Recycling to get easier in new year
By ANDREW MCGINN
Under current rules, it’s arguably easier for someone in Greene County to come up with a way to single-handedly reverse climate change, save the world’s polar bears and replant the Amazon rainforest than it is to recycle at their own curbside.
The requirement to sort recyclables into four categories in a single bin to be picked up every other week leads many residents to take all that plastic, metal, glass and paper to dropoff bins at Genesis Development — or worse, simply throw it away.
Beginning Jan. 2, recycling in Greene County will get a whole lot easier.
“Having to sort like we were doing was cumbersome,” said Karen Pound, billing clerk at City Hall in Jefferson.
All cities in Greene County — except Scranton, which doesn’t participate in the county program — will switch to a “dual stream” system of curbside recycling in the new year.
In the new system, only paper, including cardboard, will need to be kept separate from cans, plastic and clear glass, which can be combined.
That will be the extent of sorting for residents.
A recovery facility like Genesis will sort the rest from there, according to Dick Pound, Karen’s husband and chairman of the Greene County Recycling Agency.
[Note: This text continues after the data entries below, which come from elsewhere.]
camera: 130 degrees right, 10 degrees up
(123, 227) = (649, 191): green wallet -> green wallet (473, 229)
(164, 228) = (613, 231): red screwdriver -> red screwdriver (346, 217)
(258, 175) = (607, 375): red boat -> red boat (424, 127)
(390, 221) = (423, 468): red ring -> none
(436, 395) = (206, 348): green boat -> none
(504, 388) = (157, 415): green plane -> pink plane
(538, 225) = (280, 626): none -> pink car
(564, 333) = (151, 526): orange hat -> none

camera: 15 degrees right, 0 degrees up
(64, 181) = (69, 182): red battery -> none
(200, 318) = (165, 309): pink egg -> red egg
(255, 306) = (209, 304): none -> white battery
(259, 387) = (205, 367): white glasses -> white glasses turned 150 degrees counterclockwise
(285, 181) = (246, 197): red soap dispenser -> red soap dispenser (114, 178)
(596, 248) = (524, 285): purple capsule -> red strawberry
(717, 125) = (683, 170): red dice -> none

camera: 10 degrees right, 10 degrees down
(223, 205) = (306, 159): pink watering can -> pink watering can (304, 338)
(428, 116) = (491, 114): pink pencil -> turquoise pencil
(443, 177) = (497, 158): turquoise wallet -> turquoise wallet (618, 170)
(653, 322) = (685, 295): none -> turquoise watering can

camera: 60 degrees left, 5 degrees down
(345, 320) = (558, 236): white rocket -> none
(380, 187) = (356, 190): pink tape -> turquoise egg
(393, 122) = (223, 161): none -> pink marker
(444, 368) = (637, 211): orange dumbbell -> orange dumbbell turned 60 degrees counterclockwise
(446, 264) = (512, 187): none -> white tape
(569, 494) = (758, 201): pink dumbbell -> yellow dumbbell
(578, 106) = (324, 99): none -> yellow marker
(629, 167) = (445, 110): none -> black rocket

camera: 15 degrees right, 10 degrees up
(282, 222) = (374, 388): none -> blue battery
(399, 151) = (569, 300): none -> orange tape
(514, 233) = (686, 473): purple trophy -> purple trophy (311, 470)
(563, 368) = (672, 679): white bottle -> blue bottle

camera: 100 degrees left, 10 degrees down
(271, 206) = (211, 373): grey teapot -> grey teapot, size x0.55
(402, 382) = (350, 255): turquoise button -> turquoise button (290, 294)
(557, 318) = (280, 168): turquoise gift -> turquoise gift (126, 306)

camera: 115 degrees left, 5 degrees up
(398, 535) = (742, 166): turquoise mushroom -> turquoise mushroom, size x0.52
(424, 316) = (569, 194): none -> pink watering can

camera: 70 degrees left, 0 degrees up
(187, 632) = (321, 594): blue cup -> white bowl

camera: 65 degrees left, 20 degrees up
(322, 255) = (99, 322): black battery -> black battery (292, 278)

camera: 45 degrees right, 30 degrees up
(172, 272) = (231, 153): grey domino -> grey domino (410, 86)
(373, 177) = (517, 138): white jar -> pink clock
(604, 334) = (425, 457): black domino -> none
“It’s a constant battle to get people to recycle,” Dick Pound said. “We’re trying to do everything we can to make it as easy as possible.”
The changes are the result of a recycling survey this past February.
Greene County residents pay a $3.50 recycling fee on their water bill whether they use the curbside recycling service or not, Karen Pound said.
The fee won’t increase with the switch to a new system, she said.
The pickup schedule will remain the same as well, but should be easier to remember with the availability of new refrigerator magnets containing pickup dates.
“I don’t know how you can go wrong with that,” Dick Pound said.
If residents want to separate recyclables using two different bins, a second bin will be available at no cost from their city hall, he said.
It’s difficult to determine how many residents use the curbside service or choose to use the dropoff bins at Genesis, which originally were intended for rural residents, Dick Pound said.
“We would like it to be more popular,” Karen Pound said of curbside pickup.
Greene County was an early adopter of recycling, according to Dick Pound, with the program now in its 20th year.
“I’m thoroughly convinced that recycling is cheaper than landfilling,” he said.